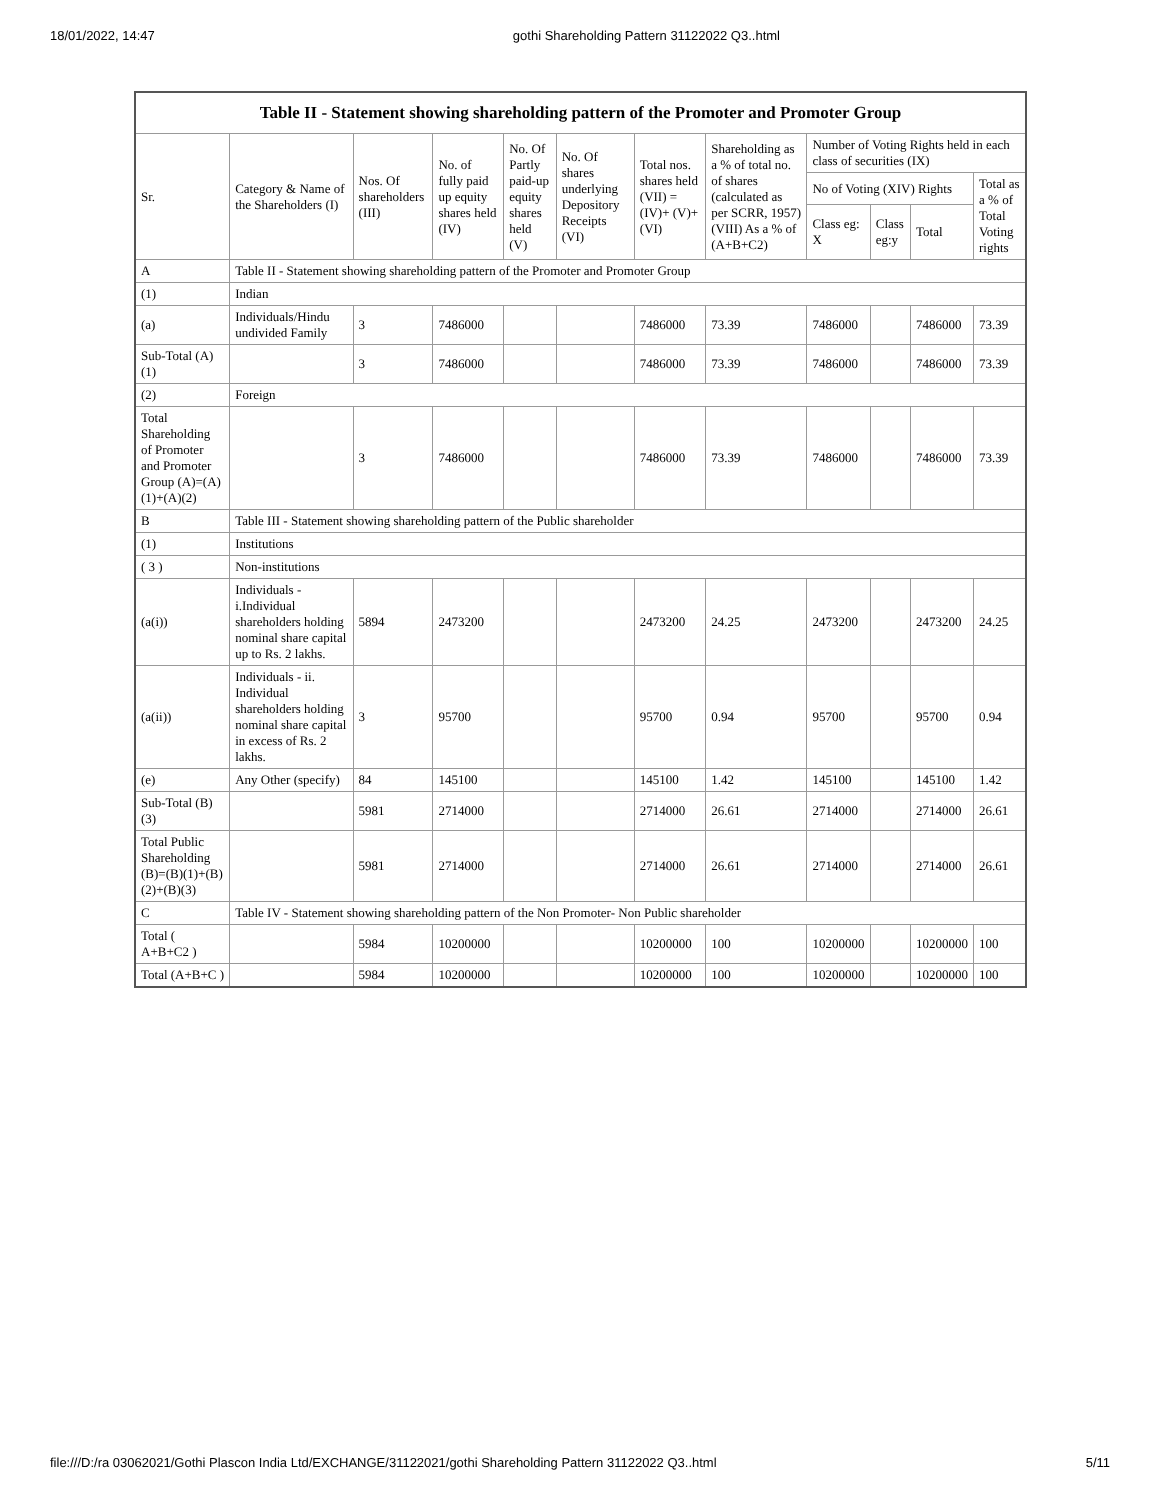18/01/2022, 14:47 gothi Shareholding Pattern 31122022 Q3..html
| Table II - Statement showing shareholding pattern of the Promoter and Promoter Group | | | | | | | | | | | |
| Sr. | Category & Name of the Shareholders (I) | Nos. Of shareholders (III) | No. of fully paid up equity shares held (IV) | No. Of Partly paid-up equity shares held (V) | No. Of shares underlying Depository Receipts (VI) | Total nos. shares held (VII) = (IV)+ (V)+ (VI) | Shareholding as a % of total no. of shares (calculated as per SCRR, 1957) (VIII) As a % of (A+B+C2) | Number of Voting Rights held in each class of securities (IX) | | | |
| | | | | | | | | No of Voting (XIV) Rights | | | Total as a % of Total Voting rights |
| | | | | | | | | Class eg: X | Class eg:y | Total | |
| A | Table II - Statement showing shareholding pattern of the Promoter and Promoter Group | | | | | | | | | | |
| (1) | Indian | | | | | | | | | | |
| (a) | Individuals/Hindu undivided Family | 3 | 7486000 | | | 7486000 | 73.39 | 7486000 | | 7486000 | 73.39 |
| Sub-Total (A)(1) | | 3 | 7486000 | | | 7486000 | 73.39 | 7486000 | | 7486000 | 73.39 |
| (2) | Foreign | | | | | | | | | | |
| Total Shareholding of Promoter and Promoter Group (A)=(A)(1)+(A)(2) | | 3 | 7486000 | | | 7486000 | 73.39 | 7486000 | | 7486000 | 73.39 |
| B | Table III - Statement showing shareholding pattern of the Public shareholder | | | | | | | | | | |
| (1) | Institutions | | | | | | | | | | |
| ( 3 ) | Non-institutions | | | | | | | | | | |
| (a(i)) | Individuals - i.Individual shareholders holding nominal share capital up to Rs. 2 lakhs. | 5894 | 2473200 | | | 2473200 | 24.25 | 2473200 | | 2473200 | 24.25 |
| (a(ii)) | Individuals - ii. Individual shareholders holding nominal share capital in excess of Rs. 2 lakhs. | 3 | 95700 | | | 95700 | 0.94 | 95700 | | 95700 | 0.94 |
| (e) | Any Other (specify) | 84 | 145100 | | | 145100 | 1.42 | 145100 | | 145100 | 1.42 |
| Sub-Total (B)(3) | | 5981 | 2714000 | | | 2714000 | 26.61 | 2714000 | | 2714000 | 26.61 |
| Total Public Shareholding (B)=(B)(1)+(B)(2)+(B)(3) | | 5981 | 2714000 | | | 2714000 | 26.61 | 2714000 | | 2714000 | 26.61 |
| C | Table IV - Statement showing shareholding pattern of the Non Promoter- Non Public shareholder | | | | | | | | | | |
| Total ( A+B+C2 ) | | 5984 | 10200000 | | | 10200000 | 100 | 10200000 | | 10200000 | 100 |
| Total (A+B+C ) | | 5984 | 10200000 | | | 10200000 | 100 | 10200000 | | 10200000 | 100 |
file:///D:/ra 03062021/Gothi Plascon India Ltd/EXCHANGE/31122021/gothi Shareholding Pattern 31122022 Q3..html 5/11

● Your task: Reproduce verbatim the lines above, from the line with "Total Shareholding of" through the line with "Non-institutions | |".

● Reply to the task:
| Total Shareholding of Promoter and Promoter Group (A)=(A)(1)+(A)(2) | | 3 | 7486000 | | | 7486000 | 73.39 | 7486000 | | 7486000 | 73.39 |
| B | Table III - Statement showing shareholding pattern of the Public shareholder | | | | | | | | | | |
| (1) | Institutions | | | | | | | | | | |
| ( 3 ) | Non-institutions | | | | | | | | | | |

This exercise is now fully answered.